Um olhar teológico assim, ajudaria na compreensão de que para Deus os pecados sociais, como a injustiça social - inclusive aquela causada pela corrupção - e o latifúndio, por exemplo, são tão danosos quanto (ou mais que) a idolatria, adultério, alcoolismo e outros pecados pessoais. Para citar uns poucos textos bíblicos, Isaías 5.8 condena o latifúndio dizendo "Ai dos que ajuntam casas e mais casas, dos que acrescentam um campo a outro, até que não haja mais onde alguém possa erguer sua casa, e eles se tornem os senhores absolutos da terra!" (BKJ A - Bíblia King James Atualizada). Ezequiel 16.49 investe contra a injustiça social afirmando que "...esta foi a malignidade de tua irmã Sodoma: ela e suas filhas [cidades a ela ligadas] eram arrogantes; tiveram fartura de alimento e viviam sem a menor preocupação; não ajudavam os pobres e necessitados." (BKJ A, com entre chaves e grifo nossos).

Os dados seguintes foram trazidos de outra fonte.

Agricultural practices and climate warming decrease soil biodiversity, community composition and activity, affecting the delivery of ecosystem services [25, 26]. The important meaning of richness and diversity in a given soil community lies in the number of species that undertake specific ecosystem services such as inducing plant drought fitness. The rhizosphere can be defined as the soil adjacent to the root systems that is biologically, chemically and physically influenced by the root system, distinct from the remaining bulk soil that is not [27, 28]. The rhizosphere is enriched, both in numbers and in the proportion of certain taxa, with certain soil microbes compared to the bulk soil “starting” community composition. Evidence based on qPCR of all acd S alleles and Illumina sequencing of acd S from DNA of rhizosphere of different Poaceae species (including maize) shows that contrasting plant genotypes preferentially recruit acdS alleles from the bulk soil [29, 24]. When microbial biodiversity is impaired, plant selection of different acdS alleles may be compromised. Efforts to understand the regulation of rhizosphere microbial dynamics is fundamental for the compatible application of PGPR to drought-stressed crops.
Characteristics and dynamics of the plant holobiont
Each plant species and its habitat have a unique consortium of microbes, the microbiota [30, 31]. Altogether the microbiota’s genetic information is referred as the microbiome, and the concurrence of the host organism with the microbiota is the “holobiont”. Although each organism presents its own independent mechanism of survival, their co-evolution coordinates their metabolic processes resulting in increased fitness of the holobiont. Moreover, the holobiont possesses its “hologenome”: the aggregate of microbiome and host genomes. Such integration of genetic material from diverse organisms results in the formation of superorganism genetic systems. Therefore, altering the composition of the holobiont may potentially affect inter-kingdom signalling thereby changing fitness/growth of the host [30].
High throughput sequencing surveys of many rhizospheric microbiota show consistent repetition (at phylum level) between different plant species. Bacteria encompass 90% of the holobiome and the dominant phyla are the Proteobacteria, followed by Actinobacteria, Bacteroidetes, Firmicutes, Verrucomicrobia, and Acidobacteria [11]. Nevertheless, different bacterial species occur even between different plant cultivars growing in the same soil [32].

Mas há outro texto que chama a atenção por ser perfeitamente aplicável (talvez com uma sincera e ligeira adaptação ao contexto brasileiro, como veremos) ao lamaçal de corrupção no qual se vê mergulhada a nossa pátria e à forma como a Igreja parece ignorar a realidade. Trata-se de Tiago 5, que segundo SONGER (1985, p. 121)   aborda "[...] uma situação em que as pessoas estavam professando a fé em Cristo e participando da comunidade cristã sem perceber as vastas implicações morais e éticas de tal envolvimento (2.14-26)", exatamente como fazem determinados segmentos cristãos, especialmente entre os evangélicos. 

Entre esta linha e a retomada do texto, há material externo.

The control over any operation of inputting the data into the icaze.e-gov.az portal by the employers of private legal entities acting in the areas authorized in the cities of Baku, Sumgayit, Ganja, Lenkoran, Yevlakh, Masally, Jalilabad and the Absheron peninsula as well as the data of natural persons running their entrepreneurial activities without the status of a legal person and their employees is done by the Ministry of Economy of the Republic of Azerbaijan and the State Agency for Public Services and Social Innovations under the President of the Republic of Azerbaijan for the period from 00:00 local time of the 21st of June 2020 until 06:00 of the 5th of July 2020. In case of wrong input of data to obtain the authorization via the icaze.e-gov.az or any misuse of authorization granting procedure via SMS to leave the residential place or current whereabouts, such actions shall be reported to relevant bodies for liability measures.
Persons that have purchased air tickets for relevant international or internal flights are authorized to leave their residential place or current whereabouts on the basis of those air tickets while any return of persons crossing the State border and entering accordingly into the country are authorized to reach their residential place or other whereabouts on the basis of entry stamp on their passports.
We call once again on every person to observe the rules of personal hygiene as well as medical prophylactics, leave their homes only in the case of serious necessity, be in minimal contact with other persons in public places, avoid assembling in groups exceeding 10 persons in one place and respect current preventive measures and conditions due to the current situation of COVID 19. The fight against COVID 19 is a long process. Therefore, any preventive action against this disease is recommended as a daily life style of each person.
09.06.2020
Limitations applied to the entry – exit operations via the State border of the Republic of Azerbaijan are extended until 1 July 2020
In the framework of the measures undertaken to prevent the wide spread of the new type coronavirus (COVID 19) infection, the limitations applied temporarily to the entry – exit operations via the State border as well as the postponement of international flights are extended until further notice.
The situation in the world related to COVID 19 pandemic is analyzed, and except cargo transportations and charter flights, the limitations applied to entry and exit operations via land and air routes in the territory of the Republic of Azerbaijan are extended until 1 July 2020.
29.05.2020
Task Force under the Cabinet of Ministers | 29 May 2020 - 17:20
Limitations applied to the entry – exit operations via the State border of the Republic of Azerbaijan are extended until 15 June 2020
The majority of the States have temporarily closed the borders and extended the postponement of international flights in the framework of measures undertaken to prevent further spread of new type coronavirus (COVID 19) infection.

Se lermos Tiago 5 com a proposta adaptação teremos no texto as expressões como veremos a seguir, a partir da BKJ A. (As adaptações colocamos em negrito).

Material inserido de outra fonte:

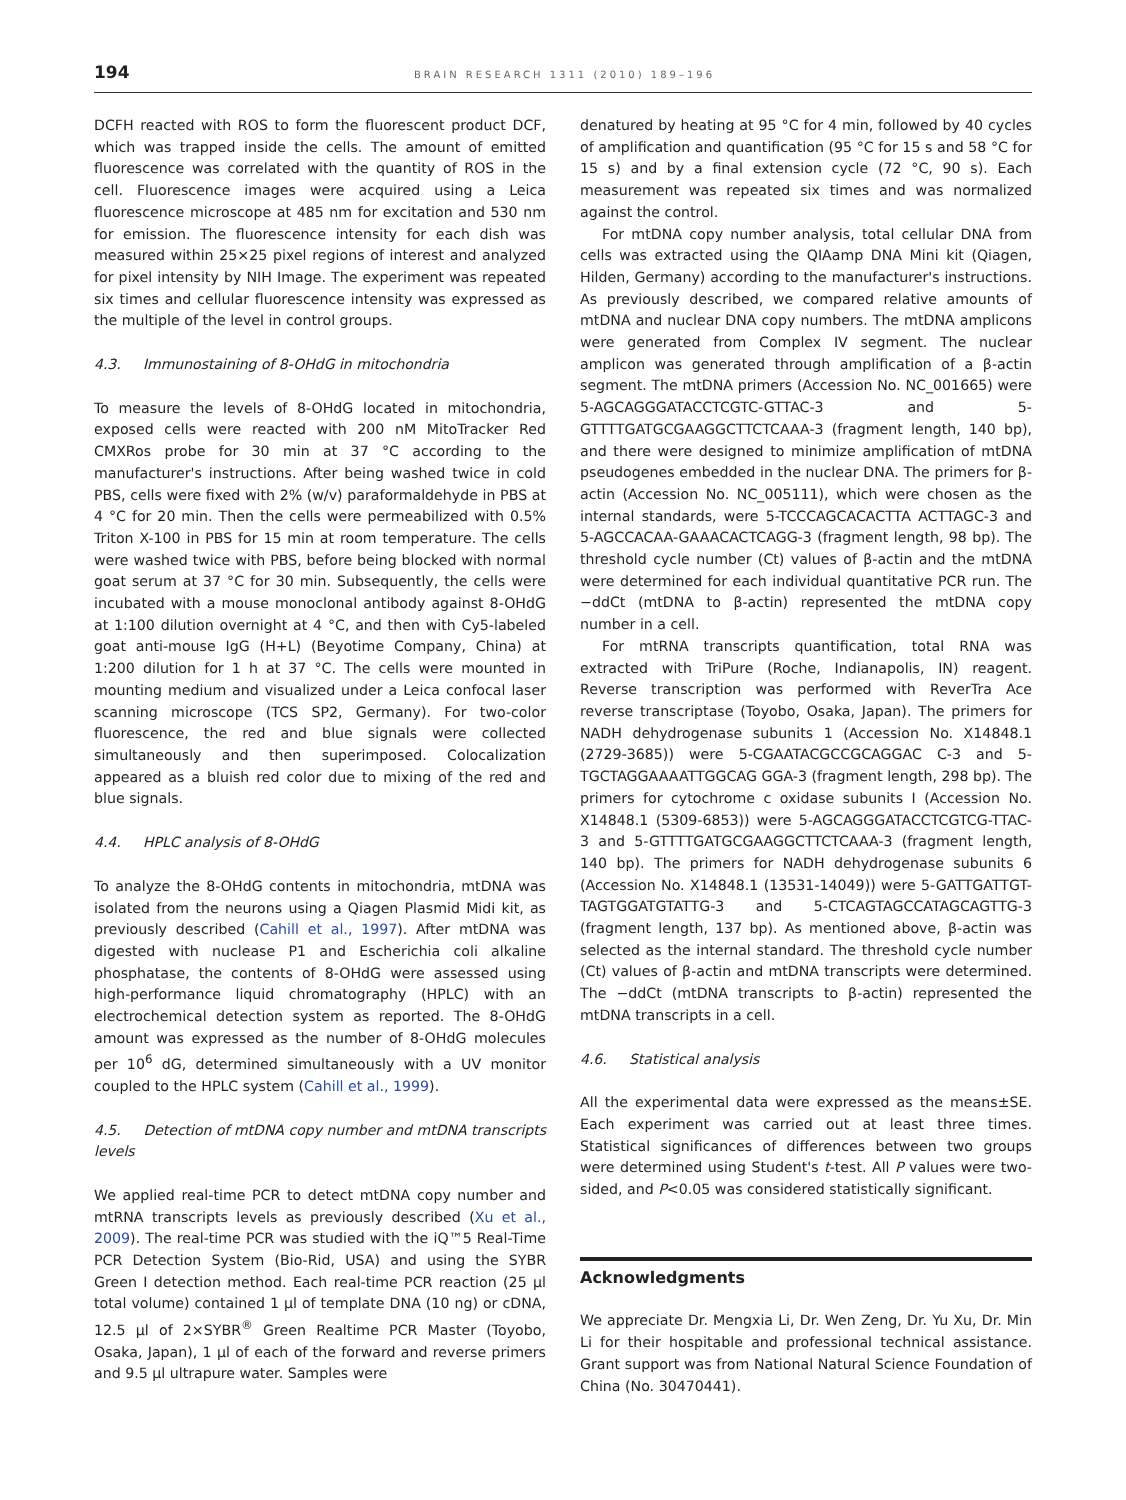194 BRAIN RESEARCH 1311 (2010) 189–196
DCFH reacted with ROS to form the fluorescent product DCF, which was trapped inside the cells. The amount of emitted fluorescence was correlated with the quantity of ROS in the cell. Fluorescence images were acquired using a Leica fluorescence microscope at 485 nm for excitation and 530 nm for emission. The fluorescence intensity for each dish was measured within 25×25 pixel regions of interest and analyzed for pixel intensity by NIH Image. The experiment was repeated six times and cellular fluorescence intensity was expressed as the multiple of the level in control groups.
4.3. Immunostaining of 8-OHdG in mitochondria
To measure the levels of 8-OHdG located in mitochondria, exposed cells were reacted with 200 nM MitoTracker Red CMXRos probe for 30 min at 37 °C according to the manufacturer's instructions. After being washed twice in cold PBS, cells were fixed with 2% (w/v) paraformaldehyde in PBS at 4 °C for 20 min. Then the cells were permeabilized with 0.5% Triton X-100 in PBS for 15 min at room temperature. The cells were washed twice with PBS, before being blocked with normal goat serum at 37 °C for 30 min. Subsequently, the cells were incubated with a mouse monoclonal antibody against 8-OHdG at 1:100 dilution overnight at 4 °C, and then with Cy5-labeled goat anti-mouse IgG (H+L) (Beyotime Company, China) at 1:200 dilution for 1 h at 37 °C. The cells were mounted in mounting medium and visualized under a Leica confocal laser scanning microscope (TCS SP2, Germany). For two-color fluorescence, the red and blue signals were collected simultaneously and then superimposed. Colocalization appeared as a bluish red color due to mixing of the red and blue signals.
4.4. HPLC analysis of 8-OHdG
To analyze the 8-OHdG contents in mitochondria, mtDNA was isolated from the neurons using a Qiagen Plasmid Midi kit, as previously described (Cahill et al., 1997). After mtDNA was digested with nuclease P1 and Escherichia coli alkaline phosphatase, the contents of 8-OHdG were assessed using high-performance liquid chromatography (HPLC) with an electrochemical detection system as reported. The 8-OHdG amount was expressed as the number of 8-OHdG molecules per 10<sup>6</sup> dG, determined simultaneously with a UV monitor coupled to the HPLC system (Cahill et al., 1999).
4.5. Detection of mtDNA copy number and mtDNA transcripts levels
We applied real-time PCR to detect mtDNA copy number and mtRNA transcripts levels as previously described (Xu et al., 2009). The real-time PCR was studied with the iQ™5 Real-Time PCR Detection System (Bio-Rid, USA) and using the SYBR Green I detection method. Each real-time PCR reaction (25 μl total volume) contained 1 μl of template DNA (10 ng) or cDNA, 12.5 μl of 2×SYBR<sup>®</sup> Green Realtime PCR Master (Toyobo, Osaka, Japan), 1 μl of each of the forward and reverse primers and 9.5 μl ultrapure water. Samples were
denatured by heating at 95 °C for 4 min, followed by 40 cycles of amplification and quantification (95 °C for 15 s and 58 °C for 15 s) and by a final extension cycle (72 °C, 90 s). Each measurement was repeated six times and was normalized against the control.
For mtDNA copy number analysis, total cellular DNA from cells was extracted using the QIAamp DNA Mini kit (Qiagen, Hilden, Germany) according to the manufacturer's instructions. As previously described, we compared relative amounts of mtDNA and nuclear DNA copy numbers. The mtDNA amplicons were generated from Complex IV segment. The nuclear amplicon was generated through amplification of a β-actin segment. The mtDNA primers (Accession No. NC_001665) were 5-AGCAGGGATACCTCGTC-GTTAC-3 and 5-GTTTTGATGCGAAGGCTTCTCAAA-3 (fragment length, 140 bp), and there were designed to minimize amplification of mtDNA pseudogenes embedded in the nuclear DNA. The primers for β-actin (Accession No. NC_005111), which were chosen as the internal standards, were 5-TCCCAGCACACTTA ACTTAGC-3 and 5-AGCCACAA-GAAACACTCAGG-3 (fragment length, 98 bp). The threshold cycle number (Ct) values of β-actin and the mtDNA were determined for each individual quantitative PCR run. The −ddCt (mtDNA to β-actin) represented the mtDNA copy number in a cell.
For mtRNA transcripts quantification, total RNA was extracted with TriPure (Roche, Indianapolis, IN) reagent. Reverse transcription was performed with ReverTra Ace reverse transcriptase (Toyobo, Osaka, Japan). The primers for NADH dehydrogenase subunits 1 (Accession No. X14848.1 (2729-3685)) were 5-CGAATACGCCGCAGGAC C-3 and 5-TGCTAGGAAAATTGGCAG GGA-3 (fragment length, 298 bp). The primers for cytochrome c oxidase subunits I (Accession No. X14848.1 (5309-6853)) were 5-AGCAGGGATACCTCGTCG-TTAC-3 and 5-GTTTTGATGCGAAGGCTTCTCAAA-3 (fragment length, 140 bp). The primers for NADH dehydrogenase subunits 6 (Accession No. X14848.1 (13531-14049)) were 5-GATTGATTGT-TAGTGGATGTATTG-3 and 5-CTCAGTAGCCATAGCAGTTG-3 (fragment length, 137 bp). As mentioned above, β-actin was selected as the internal standard. The threshold cycle number (Ct) values of β-actin and mtDNA transcripts were determined. The −ddCt (mtDNA transcripts to β-actin) represented the mtDNA transcripts in a cell.
4.6. Statistical analysis
All the experimental data were expressed as the means±SE. Each experiment was carried out at least three times. Statistical significances of differences between two groups were determined using Student's t-test. All P values were two-sided, and P<0.05 was considered statistically significant.
Acknowledgments
We appreciate Dr. Mengxia Li, Dr. Wen Zeng, Dr. Yu Xu, Dr. Min Li for their hospitable and professional technical assistance. Grant support was from National Natural Science Foundation of China (No. 30470441).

E agora, prestai atenção, vós, os políticos e empresários corruptos! Chorai, não com lágrimas ensaiadas de crocodilo, e arrependei-vos, ao invés de negarem ardilosa e estrategicamente vossas falcatruas diante das câmaras de TV, porquanto desgraças haverão de cair sobre vós, roubando vossos mandatos e cargos, assim como a liberdade e a paz vossa e de vossos familiares. 2. Vossas riquezas oriundas dos roubos e propinas apodreceram, e vossas roupas finas, compradas no exterior com dinheiro desviado, desvaneceram, roídas pela traça, representada pelos bloqueios decretados por magistrados em vossas vultuosas contas bancárias. 3. Vosso ouro e vossa prata aplicados em trust no exterior, todos estão oxidados. E a ferrugem deles testemunhará nas delações premiadas contra vós e, assim como o fogo, vos devorará a carne. Tendes acumulado bens demais nestes últimos tempos de mandatos manchados por vossas roubalheiras. 4. Eis que o salário dos dois milhões de trabalhadores desempregados que ceifaram os vossos campos e que vós, desonestamente, deixastes de pagar, desviando-o de forma a deixá-los desprovidos de saúde, educação e de tudo o que é essencial à vida, está clamando por justiça, não mais pela justiça falha e comprometida dos homens, mas pela Justiça Divina, e tais clamores chegaram aos ouvidos do Senhor dos Exércitos. 5. Tendes vivido regaladamente sobre a terra com o dinheiro sujo da corrupção, satisfazendo todos os vossos desejos e de vossas esposas e filhos omissos e coniventes, e tendes comido até vos fartardes em jantares caríssimos no exterior, bancados pelo dinheiro público, como em dias de festa. 6. Condenais e matais o justo que empobrecido morre à míngua, sem que ele tenha vos oferecido qualquer resistência, mesmo nas urnas eletrônicas que por vós foram manipuladas. 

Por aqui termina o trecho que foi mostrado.